This chapter describes all the statements available in BIND 9.x relating to or controlling queries. Full list of named.conf statements.

  1. additional-from-auth, additional-from-cache
  2. allow-query, allow-query-on
  3. allow-query-cache, allow-query-cache-on
  4. allow-recursion, allow-recursion-on
  5. auth-nxdomain
  6. blackhole
  7. delegation-only
  8. forward
  9. forwarders
  10. minimal-responses
  11. query-source, query-source-v6
  12. recursion
  13. recursive-clients
  14. root-delegation-only
  15. rrset-order
  16. sortlist

additional-from-auth, additional-from-cache

  additional-from-auth yes | no ;
  additional-from-cache yes | no ;

additional-from-auth and additional-from-cache control the behaviour when zones have additional (out-of-zone) data or when following CNAME or DNAME records. These options are for used for configuring authoritative-only (non-caching) servers and are only effective if recursion no is specified in a global options clause or in a view clause. The default in both cases is yes. These statements may be used in a global options or in a view clause. The behaviour is defined by the table below:

auth cache BIND Behaviour
yes yes BIND will follow out of zone records e.g. it will follow the MX record specifying mail.example.net for zone example.com for which it is authoritative (master or slave). Default behaviour.
no no Cache disabled. BIND will NOT follow out-of-zone records even if it is in the cache e.g. it will NOT follow the MX record specifying mail.example.net for zone example.com for which it is authoritative (master or slave). It will return REFUSED for the out-of-zone record.
yes no Cache disabled. BIND will follow out-of-zone records but since this requires the cache (which is disabled) the net result is the same - BIND will return REFUSED for the out-of-zone record.
no yes BIND will NOT follow out-of-zone records but if it is the cache it will be returned. If not in the cache BIND will return REFUSED for the out-of-zone record.

Prior to BIND 9.5 auth-from-cache also controlled whether a recursive query (even when recursion no; was specified) would return a referral to the root servers (since these would, most likely, be available in the cache). Since BIND 9.5+ such queries are now failed with REFUSED status.

allow-query, allow-query-on

allow-query { address_match_list };
allow-query { address_match_list };
allow-query {10.0/16;};
allow-query-on {192.168.2.1;};

allow-query defines an match list of IP address(es) which are allowed to issue queries to the server. If not specified all hosts are allowed to make queries (defaults to allow-query {any;};).

(Collected data)
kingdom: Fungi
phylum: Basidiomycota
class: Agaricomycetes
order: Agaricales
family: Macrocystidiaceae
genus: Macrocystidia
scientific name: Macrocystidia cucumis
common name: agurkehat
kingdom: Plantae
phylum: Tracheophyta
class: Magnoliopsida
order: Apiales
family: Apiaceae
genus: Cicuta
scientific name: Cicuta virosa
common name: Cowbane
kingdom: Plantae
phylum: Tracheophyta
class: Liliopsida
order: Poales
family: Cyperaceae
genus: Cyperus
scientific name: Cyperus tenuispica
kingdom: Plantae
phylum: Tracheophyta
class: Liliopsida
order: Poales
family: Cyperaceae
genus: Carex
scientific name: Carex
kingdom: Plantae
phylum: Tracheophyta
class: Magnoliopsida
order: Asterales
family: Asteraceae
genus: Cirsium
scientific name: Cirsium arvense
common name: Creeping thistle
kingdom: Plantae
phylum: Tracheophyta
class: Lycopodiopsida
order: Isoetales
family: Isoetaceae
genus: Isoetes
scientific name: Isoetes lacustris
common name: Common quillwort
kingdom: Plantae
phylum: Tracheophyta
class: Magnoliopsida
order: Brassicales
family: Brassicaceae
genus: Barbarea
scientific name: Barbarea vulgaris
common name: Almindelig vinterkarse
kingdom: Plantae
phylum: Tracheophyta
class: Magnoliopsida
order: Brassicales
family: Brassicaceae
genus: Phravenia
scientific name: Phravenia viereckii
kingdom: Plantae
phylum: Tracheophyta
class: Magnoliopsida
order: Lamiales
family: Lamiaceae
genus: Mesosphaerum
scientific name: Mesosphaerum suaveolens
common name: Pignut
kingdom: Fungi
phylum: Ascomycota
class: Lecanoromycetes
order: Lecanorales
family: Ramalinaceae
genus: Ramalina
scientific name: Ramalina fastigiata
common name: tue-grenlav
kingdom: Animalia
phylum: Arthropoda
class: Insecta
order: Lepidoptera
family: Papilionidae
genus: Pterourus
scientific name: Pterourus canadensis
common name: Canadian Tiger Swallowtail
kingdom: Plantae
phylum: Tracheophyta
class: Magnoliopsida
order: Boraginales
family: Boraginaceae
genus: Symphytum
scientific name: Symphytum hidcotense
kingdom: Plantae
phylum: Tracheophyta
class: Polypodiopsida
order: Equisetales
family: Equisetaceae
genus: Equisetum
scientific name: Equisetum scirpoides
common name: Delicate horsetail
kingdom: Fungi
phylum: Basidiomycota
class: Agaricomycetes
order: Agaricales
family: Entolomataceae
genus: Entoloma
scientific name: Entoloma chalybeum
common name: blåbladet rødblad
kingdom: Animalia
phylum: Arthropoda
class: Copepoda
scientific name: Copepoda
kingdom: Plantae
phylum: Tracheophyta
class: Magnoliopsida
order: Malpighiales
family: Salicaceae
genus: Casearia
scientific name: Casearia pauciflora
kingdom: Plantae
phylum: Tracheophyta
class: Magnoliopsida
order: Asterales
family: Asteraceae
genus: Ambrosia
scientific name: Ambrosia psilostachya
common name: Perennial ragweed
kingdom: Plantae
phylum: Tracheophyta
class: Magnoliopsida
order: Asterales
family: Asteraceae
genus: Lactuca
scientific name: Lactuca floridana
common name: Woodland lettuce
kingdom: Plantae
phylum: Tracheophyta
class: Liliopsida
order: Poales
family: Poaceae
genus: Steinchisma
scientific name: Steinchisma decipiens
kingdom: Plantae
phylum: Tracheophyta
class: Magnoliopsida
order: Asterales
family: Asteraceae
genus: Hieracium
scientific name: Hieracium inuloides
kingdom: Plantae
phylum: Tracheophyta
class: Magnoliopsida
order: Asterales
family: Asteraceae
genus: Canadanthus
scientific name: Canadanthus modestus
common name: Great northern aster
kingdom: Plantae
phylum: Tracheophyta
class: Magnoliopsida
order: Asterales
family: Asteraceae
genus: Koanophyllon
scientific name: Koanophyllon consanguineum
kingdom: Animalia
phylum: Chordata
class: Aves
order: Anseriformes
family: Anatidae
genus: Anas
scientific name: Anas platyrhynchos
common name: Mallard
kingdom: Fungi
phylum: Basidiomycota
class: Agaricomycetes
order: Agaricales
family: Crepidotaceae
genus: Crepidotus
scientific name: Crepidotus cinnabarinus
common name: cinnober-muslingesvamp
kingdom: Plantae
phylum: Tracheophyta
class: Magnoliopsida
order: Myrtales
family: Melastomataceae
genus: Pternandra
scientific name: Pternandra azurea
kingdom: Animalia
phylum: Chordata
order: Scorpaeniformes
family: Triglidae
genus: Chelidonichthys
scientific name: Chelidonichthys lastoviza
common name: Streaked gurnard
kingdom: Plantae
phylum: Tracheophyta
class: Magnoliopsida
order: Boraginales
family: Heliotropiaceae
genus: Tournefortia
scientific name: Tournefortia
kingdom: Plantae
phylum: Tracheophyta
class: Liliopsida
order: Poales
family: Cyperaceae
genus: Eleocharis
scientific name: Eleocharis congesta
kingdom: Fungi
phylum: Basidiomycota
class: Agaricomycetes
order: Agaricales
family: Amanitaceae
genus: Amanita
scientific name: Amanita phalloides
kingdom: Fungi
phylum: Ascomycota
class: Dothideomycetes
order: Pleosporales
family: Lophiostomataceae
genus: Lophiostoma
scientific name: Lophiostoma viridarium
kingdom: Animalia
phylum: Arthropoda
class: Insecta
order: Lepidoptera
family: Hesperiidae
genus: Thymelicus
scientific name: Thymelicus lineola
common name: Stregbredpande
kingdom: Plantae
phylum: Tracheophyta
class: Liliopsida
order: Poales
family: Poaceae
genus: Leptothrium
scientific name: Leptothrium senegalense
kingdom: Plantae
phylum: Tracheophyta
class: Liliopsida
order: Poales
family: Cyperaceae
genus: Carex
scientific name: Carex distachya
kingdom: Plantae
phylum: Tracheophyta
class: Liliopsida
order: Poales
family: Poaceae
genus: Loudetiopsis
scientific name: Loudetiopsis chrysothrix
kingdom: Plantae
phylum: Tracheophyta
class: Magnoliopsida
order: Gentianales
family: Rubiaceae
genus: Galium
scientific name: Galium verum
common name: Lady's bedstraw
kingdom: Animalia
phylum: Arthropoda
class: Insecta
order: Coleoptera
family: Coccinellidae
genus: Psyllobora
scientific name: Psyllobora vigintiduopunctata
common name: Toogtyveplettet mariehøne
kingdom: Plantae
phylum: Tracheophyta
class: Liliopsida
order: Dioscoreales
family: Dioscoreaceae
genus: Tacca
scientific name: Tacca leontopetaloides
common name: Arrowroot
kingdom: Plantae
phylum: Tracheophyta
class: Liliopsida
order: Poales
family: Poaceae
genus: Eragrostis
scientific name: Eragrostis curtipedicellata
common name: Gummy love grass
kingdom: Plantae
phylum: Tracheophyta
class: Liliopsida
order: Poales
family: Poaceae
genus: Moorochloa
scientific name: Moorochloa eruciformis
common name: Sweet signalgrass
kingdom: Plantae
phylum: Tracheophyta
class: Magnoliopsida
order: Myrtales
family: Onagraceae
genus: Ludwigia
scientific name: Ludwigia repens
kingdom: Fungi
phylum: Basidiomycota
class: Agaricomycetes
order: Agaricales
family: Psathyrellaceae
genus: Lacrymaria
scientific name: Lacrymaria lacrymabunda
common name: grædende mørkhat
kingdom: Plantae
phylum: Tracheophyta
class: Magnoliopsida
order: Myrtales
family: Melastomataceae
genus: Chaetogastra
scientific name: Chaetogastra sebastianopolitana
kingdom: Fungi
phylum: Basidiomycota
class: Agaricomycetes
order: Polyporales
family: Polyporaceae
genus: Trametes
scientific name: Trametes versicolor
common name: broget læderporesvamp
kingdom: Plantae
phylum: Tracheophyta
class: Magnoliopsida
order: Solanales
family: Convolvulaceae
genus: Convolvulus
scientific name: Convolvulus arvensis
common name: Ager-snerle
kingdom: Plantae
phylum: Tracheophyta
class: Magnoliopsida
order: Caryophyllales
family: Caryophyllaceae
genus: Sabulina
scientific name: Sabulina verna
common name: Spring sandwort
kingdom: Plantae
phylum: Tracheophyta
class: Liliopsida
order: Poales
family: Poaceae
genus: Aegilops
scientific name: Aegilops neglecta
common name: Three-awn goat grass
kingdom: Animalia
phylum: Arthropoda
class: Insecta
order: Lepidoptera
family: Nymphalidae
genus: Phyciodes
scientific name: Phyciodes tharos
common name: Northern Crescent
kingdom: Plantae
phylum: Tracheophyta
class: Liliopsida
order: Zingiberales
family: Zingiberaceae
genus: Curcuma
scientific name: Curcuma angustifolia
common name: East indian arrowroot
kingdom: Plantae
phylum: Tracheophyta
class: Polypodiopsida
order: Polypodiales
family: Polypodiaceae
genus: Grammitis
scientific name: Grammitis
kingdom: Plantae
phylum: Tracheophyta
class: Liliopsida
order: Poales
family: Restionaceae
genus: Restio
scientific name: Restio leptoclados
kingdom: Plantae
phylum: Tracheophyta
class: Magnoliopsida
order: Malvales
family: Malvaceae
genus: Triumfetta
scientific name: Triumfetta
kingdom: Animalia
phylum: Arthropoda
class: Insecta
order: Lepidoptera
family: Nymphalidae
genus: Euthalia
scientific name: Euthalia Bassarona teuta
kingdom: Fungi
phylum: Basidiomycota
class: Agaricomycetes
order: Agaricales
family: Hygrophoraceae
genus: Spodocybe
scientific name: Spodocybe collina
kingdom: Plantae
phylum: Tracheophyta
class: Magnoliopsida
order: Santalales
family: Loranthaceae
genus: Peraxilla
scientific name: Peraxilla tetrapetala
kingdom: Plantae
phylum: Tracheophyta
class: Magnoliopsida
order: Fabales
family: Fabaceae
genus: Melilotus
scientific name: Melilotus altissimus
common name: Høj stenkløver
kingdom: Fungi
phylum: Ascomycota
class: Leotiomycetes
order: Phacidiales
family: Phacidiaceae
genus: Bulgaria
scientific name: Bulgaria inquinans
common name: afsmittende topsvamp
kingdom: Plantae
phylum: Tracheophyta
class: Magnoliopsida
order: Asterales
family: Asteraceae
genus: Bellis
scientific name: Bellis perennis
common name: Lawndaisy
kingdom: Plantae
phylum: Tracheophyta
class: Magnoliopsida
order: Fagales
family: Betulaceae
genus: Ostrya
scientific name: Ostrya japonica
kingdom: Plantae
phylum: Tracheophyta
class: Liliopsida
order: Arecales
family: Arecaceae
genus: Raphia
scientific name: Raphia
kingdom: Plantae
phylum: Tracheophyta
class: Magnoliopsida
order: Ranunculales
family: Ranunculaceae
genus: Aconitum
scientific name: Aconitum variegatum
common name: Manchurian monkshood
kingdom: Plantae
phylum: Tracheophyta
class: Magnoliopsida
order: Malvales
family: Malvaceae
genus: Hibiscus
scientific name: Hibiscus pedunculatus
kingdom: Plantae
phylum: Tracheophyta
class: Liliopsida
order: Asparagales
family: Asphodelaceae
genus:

YOUR GOAL: According to the BIND query statements text, what is the default setting for additional-from-auth and additional-from-cache? The collected data lines have nothing to do with this.

ANSWER FOR THE TASK: The default in both cases is yes.